No anime collection is proper without the adventures of Lupan San Sei, Lupin III. A product of the late 1960s counterculture in style and attitude, only one production of the famous thief can claim to be the closest to Monkey Punch’s original manga… sort of. The original Lupin III TV series of 1971, the ‘The Green Jacket’ series, is a study of two different visions in regards to production and outlook. Beyond that, this is the series that is official swinging 60s cool.
The two visions in question look at being authentic to the original source material and a softened version by following the source material’s source material. The original concept of the show was directed by Masaaki Osumi and followed the approach of Monkey Punch’s manga. That being said, for approximately the first third of the show, the direction was hard boiled and mature. Adult oriented programming is often taken for granted today as normal, but for the early 1970s, this was untested ground. Ratings suffered and Osumi was soon shown the door to be replaced by the young and hungry Hayao Miyazaki and Isao Takahata. Not overly enthusiastic, they took the job and followed the marching orders to clean up the show and make it appeal more for families and children. At first there were a handful of transitional episodes that became out and out fun and non-offensive adventures of the week.
And due to the split nature of Lupin III, I have a love/hate, well more disappointed than hate as I can’t hate this show. As famous as Miyazaki and Takahata are and as well produced and fun the later episodes are, I really love the original vision of Masaaki Osumi. The attitude and grittier look are just brilliant. Lupin is not as much of backstabbing bastard as the manga, but he is still a bit of a scoundrel. And this kind of goes for the so called team of four: Lupin, Jigen, Goemon and Fujiko. It seems all four of them will one up each other to be on top (maybe not so much Jigen?) and that is a nice thing to see as it is four egos on a rampage. Particularly Fujiko, who I think suffers the most during the change. The big haired bombshell who would shoot Lupin in the back and have him in the sack as well gets a hair cut and her hemlines extended. Fujiko is a strong, independent and sexy woman who may be the most cutthroat of the bunch becomes almost a backup figure. Big mistake. Let Fujiko be Fujiko.

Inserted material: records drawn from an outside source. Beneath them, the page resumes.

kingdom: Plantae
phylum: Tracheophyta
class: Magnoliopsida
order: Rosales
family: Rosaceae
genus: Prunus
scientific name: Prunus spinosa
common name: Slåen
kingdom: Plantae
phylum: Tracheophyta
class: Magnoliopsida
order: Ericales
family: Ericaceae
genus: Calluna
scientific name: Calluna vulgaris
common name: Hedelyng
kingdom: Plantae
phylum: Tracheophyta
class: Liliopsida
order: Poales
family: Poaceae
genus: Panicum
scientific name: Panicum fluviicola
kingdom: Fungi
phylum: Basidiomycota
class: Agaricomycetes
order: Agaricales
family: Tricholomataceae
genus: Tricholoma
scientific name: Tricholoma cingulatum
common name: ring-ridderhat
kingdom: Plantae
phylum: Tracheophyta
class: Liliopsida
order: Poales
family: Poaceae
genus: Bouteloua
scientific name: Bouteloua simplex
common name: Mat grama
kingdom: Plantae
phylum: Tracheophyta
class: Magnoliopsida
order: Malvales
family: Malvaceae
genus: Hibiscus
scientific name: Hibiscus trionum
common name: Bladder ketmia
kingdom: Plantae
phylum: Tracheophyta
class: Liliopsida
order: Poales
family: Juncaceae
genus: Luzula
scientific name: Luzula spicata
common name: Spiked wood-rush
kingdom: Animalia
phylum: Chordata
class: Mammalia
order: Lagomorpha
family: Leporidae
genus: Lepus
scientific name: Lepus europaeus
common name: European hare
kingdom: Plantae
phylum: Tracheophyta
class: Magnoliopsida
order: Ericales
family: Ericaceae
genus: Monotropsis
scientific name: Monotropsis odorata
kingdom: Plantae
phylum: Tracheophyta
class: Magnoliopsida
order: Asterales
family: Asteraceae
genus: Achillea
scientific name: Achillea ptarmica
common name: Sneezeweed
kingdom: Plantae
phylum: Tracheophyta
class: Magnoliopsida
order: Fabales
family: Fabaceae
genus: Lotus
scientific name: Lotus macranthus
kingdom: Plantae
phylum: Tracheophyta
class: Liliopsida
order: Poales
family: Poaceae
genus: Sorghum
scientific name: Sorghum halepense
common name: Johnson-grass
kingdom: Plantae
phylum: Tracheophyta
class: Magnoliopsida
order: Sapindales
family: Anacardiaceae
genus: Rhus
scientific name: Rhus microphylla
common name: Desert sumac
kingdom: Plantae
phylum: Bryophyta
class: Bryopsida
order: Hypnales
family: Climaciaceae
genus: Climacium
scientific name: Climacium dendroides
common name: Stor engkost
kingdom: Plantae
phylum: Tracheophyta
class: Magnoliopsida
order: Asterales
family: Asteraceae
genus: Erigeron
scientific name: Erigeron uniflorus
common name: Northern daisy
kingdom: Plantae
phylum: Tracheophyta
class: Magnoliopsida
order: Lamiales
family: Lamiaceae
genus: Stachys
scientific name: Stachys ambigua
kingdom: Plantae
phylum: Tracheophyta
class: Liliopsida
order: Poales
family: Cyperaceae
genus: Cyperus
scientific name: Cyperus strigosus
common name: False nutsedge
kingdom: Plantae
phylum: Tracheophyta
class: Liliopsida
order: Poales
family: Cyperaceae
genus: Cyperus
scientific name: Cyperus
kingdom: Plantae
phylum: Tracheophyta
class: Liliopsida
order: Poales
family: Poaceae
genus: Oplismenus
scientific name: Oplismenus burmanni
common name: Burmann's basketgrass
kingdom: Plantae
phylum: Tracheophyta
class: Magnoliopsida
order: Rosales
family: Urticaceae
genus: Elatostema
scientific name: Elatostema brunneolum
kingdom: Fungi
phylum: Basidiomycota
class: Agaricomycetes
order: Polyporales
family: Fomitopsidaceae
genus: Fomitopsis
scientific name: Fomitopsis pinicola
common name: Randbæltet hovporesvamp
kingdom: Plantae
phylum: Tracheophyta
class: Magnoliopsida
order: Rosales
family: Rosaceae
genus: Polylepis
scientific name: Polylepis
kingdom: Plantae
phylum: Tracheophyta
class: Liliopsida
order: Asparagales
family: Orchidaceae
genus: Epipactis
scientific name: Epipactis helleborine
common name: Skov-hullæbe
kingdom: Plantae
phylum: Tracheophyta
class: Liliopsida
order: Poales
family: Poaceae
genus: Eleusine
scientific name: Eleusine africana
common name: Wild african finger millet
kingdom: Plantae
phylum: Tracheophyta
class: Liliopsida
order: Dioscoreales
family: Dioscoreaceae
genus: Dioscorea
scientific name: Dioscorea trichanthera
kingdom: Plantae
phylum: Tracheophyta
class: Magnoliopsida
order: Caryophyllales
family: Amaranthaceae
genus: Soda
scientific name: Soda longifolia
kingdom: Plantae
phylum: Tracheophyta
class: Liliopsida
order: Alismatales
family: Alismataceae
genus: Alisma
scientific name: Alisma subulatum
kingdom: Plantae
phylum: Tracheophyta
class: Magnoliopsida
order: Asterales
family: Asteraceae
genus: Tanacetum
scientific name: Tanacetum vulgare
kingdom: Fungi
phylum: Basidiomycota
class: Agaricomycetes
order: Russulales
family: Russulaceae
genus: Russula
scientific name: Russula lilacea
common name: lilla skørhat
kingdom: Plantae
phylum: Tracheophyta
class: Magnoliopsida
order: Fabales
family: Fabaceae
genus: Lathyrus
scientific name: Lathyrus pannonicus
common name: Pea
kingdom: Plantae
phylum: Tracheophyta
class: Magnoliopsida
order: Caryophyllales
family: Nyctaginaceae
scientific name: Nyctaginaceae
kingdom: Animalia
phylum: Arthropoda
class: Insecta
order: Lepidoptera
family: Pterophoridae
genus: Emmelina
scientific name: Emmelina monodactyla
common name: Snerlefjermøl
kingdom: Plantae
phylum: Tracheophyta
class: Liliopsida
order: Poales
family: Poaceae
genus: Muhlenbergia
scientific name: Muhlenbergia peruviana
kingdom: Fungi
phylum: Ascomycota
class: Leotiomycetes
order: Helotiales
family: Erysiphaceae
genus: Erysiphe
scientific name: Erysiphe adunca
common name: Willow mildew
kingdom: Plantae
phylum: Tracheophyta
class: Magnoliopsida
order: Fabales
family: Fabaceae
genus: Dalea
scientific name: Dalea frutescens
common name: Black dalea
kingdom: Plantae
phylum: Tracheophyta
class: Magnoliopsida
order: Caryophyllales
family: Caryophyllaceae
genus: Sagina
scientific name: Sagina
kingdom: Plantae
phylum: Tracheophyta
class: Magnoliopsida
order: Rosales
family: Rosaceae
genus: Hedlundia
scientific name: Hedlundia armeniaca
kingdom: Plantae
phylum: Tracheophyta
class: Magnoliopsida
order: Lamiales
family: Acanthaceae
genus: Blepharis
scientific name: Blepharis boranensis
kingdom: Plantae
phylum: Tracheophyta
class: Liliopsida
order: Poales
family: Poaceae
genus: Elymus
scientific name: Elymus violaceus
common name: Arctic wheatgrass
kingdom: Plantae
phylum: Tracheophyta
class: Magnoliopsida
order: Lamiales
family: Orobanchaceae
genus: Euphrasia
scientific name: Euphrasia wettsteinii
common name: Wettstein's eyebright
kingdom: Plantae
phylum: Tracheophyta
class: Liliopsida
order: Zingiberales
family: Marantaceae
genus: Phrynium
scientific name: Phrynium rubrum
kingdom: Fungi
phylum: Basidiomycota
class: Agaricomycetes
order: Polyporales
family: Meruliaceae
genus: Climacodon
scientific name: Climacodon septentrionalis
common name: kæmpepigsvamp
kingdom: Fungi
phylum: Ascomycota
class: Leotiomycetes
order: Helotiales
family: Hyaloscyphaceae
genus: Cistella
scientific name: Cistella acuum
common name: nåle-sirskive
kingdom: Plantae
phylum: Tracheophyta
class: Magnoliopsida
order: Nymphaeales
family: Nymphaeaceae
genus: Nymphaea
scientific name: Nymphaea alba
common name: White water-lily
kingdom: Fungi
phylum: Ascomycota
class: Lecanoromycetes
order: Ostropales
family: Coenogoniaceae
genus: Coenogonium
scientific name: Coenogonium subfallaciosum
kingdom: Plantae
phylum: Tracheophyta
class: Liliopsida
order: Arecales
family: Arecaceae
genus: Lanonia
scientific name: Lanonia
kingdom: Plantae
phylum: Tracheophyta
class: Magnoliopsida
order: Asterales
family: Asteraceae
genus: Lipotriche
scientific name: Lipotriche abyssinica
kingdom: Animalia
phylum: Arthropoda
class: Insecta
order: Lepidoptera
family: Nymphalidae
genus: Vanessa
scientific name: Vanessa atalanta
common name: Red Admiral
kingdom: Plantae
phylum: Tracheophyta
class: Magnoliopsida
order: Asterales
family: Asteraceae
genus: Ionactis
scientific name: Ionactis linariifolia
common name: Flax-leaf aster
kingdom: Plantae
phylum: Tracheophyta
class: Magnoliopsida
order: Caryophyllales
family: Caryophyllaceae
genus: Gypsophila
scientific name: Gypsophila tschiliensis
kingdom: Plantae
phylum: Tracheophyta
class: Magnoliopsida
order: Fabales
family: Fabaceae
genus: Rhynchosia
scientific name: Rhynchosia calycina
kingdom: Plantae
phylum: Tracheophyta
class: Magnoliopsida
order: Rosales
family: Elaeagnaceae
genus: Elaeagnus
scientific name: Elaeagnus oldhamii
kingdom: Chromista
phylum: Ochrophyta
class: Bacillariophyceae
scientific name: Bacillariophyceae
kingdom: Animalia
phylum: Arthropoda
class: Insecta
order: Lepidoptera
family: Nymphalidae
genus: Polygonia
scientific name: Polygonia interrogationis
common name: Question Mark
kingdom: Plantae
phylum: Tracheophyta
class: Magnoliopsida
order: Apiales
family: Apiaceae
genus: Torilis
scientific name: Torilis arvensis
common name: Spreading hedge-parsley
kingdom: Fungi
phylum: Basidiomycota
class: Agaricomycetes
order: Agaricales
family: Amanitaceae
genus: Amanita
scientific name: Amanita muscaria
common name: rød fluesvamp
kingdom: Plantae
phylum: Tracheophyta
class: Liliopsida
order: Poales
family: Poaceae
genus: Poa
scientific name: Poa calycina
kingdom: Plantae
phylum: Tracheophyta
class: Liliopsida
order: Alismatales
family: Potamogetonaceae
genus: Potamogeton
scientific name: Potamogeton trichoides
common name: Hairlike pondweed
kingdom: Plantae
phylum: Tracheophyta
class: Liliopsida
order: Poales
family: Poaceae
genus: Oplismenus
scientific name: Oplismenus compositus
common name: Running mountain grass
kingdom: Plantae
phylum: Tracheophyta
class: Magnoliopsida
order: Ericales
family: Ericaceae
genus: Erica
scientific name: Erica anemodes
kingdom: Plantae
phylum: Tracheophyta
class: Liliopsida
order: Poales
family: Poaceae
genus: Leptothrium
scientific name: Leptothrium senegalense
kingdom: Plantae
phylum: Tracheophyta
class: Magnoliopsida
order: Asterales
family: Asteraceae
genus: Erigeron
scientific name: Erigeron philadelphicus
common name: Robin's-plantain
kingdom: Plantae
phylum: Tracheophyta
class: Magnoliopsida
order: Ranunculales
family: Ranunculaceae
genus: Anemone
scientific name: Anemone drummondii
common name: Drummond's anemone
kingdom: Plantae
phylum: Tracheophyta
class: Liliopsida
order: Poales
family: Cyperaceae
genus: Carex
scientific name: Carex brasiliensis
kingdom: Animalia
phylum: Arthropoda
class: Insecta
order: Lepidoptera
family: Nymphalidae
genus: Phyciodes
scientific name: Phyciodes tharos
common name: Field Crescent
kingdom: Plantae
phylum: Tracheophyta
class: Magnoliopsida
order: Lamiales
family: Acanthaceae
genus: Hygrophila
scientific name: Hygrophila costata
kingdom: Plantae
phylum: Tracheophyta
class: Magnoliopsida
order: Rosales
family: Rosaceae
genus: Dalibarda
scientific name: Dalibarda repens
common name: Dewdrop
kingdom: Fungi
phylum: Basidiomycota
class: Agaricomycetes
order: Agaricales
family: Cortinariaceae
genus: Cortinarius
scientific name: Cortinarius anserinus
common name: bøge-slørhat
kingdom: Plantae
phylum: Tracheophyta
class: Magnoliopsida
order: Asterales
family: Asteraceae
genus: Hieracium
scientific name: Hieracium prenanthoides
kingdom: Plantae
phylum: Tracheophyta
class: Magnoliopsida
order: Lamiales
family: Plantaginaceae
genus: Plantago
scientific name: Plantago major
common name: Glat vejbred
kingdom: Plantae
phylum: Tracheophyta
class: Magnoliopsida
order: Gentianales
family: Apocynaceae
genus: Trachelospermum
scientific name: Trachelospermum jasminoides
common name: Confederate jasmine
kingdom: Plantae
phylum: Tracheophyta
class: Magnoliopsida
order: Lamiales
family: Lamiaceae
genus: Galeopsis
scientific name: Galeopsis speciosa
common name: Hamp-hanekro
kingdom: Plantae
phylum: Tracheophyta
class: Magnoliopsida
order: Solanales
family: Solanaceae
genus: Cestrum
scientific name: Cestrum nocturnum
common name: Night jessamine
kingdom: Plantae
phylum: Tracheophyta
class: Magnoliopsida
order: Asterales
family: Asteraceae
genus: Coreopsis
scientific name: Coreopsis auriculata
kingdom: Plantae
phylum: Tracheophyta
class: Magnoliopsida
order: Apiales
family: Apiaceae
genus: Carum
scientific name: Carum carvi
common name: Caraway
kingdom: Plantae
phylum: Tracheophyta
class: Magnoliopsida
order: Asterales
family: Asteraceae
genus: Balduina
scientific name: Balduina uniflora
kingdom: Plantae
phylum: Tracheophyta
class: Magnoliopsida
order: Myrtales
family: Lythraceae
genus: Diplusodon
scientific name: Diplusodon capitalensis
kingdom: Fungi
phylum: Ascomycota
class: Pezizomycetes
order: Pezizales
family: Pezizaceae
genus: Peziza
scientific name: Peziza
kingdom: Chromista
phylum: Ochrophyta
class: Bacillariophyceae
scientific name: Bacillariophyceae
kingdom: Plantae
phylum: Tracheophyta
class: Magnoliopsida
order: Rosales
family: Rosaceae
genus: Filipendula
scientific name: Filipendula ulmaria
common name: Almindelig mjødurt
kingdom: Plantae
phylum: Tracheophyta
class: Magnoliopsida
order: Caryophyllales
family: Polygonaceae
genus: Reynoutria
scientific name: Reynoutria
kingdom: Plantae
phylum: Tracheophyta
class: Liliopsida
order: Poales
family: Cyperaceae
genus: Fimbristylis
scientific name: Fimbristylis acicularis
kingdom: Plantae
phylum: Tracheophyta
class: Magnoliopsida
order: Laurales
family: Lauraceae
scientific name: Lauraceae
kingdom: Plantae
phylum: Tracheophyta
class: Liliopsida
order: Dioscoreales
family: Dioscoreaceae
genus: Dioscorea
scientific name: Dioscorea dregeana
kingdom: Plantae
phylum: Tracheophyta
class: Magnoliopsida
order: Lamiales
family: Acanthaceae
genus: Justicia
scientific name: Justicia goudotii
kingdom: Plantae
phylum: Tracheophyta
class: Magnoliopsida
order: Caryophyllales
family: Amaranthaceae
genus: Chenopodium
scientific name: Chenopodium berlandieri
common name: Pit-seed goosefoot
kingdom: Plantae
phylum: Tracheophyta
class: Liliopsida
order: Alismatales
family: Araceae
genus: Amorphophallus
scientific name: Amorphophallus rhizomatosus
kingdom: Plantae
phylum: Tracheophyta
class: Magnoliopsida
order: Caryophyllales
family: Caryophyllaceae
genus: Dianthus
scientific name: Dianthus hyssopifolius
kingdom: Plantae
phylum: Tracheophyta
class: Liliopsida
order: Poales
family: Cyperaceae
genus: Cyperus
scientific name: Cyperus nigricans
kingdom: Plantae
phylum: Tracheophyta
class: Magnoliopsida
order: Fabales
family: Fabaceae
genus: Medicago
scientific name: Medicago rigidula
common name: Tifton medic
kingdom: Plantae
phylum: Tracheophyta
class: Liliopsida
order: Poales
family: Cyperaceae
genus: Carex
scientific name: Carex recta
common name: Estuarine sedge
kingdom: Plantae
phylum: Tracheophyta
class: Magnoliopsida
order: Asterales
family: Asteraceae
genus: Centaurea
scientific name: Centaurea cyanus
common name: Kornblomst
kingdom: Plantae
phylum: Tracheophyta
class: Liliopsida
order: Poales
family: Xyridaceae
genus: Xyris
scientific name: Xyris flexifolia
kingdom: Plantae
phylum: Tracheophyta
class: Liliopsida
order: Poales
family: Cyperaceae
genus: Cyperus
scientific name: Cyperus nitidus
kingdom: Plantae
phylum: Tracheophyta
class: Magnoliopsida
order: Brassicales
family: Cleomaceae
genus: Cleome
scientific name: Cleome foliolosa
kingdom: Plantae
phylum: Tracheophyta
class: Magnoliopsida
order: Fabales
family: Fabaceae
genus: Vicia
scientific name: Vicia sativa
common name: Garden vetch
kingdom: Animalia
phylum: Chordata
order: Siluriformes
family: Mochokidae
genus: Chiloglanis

So with all the grit and angst of the original one third of episodes, it should be a dark show with nothing funny. OH NO! Funny is the word of this show from the word go. My favorite episode, One Chance to Breakout, is comedic genius. After all what would happen if Lupin gets caught by Zenigata? He stays put and acts like a crazy man for months and months and months until he decides to leave. And poor Fujiko tries to break him out and every single time Jigen pulls her back to say let Lupin do his thing. It’s mature comedy, smart comedy that if you love Monty Python or Dr. Strangelove or: How I Learned to Stop Worrying and Love the Bomb you will get it and in spades. Funny and bit bizarre on the side of being experimental. It is a shame they left the original intention behind, but at least that much got through the system.
Also to make a small comparison to the Patlabor OVA to Patlabor 2: The Movie, we see a couple storylines in the Lupin III TV Series that ended up being used… again! After all episodes six and seven of the Patlabor OVA are similar to the plot of Patlabor 2: The Movie (similar yes, same no, Patlabor 2 is beyond perfect). As for Lupin III, you have an episode with a guy who makes counterfeit money with a clock tower/mountain and another featuring an odd guy named Mamo. I think these sound like a couple movies that featured Lupin a couple years later? Recycling done right.
Beyond the matter the of vision or production, the adventures of Lupin have always been about style. Cool style baby, YEAH! And that style looks damn good with a green jacket, a good addition over the red (not saying one is better, but from style preference, I like green). And I give the original Lupin III credit for the audacity to push animation into a more mature waters. After all, grown up kiddies still need cartoons too.